Além das consequências sociais e econômicas já conhecidas em todos os países, a pandemia de Covid-19 veio a intensificar no Brasil uma situação de desequilíbrio econômico-financeiro na relação entre Estado e parceiros privados na área da saúde. Hospitais e clínicas privadas que prestam serviços complementares à atividades do Sistema Único de Saúde (SUS) são remunerados por critérios estabelecidos pelo SUS e aprovados pelo Conselho Nacional de Saúde, mas que há muito tempo não representam a realidade do mercado, além de destoar do valor pago pelas instituições privadas ao SUS, em ocasiões inversas.
De acordo com Rebecca Suzanne Paranaguá, advogada do Bento Muniz Advocacia, os valores repassados aos parceiros privados sequer abarcam as despesas com os insumos para realização dos procedimentos.
“Na prática, o que se nota é a evidente disparidade de tratamento entre os parceiros privados e as instituições públicas. Em situações contrárias, nas quais os hospitais públicos prestam serviços a pacientes beneficiários de planos de saúde privados, a remuneração é feita com base nos preços dispostos na Tabela TUNEP. Essa referência, ao contrário da Tabela SUS, consegue cobrir devidamente os custos e investimentos com os procedimentos médico-hospitalares, alinhando-se aos preços praticados no mercado atualmente”, explica.
Na tentativa de reverter a situação desigual, muitas empresas têm recorrido à Justiça. Recentemente, o Tribunal Regional Federal da 1ª Região decidiu favoravelmente às instituições hospitalares, ao analisar a defasagem e determinar que o SUS tem o dever de ressarcir pela discrepância dos valores. De acordo com a especialista, a expectativa é de que, nos próximos anos, um entendimento jurídico nacional seja formado, já que o próprio Supremo Tribunal Federal, ao julgar o Recurso Extraordinário 666.094 (Tema de Repercussão Geral 1.033), concordou com a equivalência dos modelos de ressarcimento.
“A medida cabível é a judicialização da demanda com a apresentação de requerimento de readequação dos valores atualmente constantes na Tabela SUS”, sugere Rebecca Suzanne Paranaguá. “O recomendável seria o ajuizamento da ação o mais breve possível, porque a cada mês que passa opera-se a prescrição dos valores vencidos nos últimos cinco anos. Neste cenário, a demora para o ajuizamento prolonga o prejuízo suportado pelas instituições privadas”, complementa.

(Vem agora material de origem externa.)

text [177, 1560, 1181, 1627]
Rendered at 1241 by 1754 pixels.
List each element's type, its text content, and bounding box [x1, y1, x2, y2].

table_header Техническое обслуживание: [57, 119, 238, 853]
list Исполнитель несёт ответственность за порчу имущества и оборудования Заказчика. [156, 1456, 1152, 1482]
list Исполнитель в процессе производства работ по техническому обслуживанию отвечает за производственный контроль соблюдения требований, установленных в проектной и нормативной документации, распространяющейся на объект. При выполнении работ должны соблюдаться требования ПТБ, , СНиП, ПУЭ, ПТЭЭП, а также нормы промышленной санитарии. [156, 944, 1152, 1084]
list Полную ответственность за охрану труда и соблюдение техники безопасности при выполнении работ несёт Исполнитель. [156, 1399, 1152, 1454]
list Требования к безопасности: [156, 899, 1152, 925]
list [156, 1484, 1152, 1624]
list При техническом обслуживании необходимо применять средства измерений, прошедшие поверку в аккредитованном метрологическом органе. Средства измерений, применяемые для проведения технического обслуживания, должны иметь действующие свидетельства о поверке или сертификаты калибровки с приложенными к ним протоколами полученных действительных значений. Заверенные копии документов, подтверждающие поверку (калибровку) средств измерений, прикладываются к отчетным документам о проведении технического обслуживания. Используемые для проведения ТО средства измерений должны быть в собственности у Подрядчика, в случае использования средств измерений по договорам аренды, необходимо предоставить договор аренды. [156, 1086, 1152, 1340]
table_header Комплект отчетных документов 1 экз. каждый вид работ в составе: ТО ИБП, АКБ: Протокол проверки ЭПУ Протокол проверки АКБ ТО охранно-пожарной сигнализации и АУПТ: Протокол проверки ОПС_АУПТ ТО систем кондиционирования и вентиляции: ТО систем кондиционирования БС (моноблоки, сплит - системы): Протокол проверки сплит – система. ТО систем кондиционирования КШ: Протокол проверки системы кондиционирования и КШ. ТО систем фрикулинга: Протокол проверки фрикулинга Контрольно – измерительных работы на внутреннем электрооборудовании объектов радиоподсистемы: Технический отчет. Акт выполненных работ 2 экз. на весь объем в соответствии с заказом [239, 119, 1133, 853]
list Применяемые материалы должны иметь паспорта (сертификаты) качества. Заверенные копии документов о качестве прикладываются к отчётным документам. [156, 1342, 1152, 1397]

A especialista aponta que, diante do desequilíbrio, a pandemia de Covid-19 acabou agravando a situação de dificuldade na administração financeira das instituições. “A pandemia impôs incontestável sobrecarga ao setor de saúde, o que fez com que a própria prestação de serviços pelas instituições hospitalares, públicas e privadas, ficasse comprometida. Mais do que nunca, os parceiros privados foram chamados a complementar as atividades SUS, auxiliando de forma ativa no combate à pandemia. Nesse contexto, de alta inflacionária e desvalorização do real, os custos com equipamentos médicos, medicamentos e remuneração de profissionais aumentaram consideravelmente, tornando ainda mais patente o desequilíbrio”, atesta.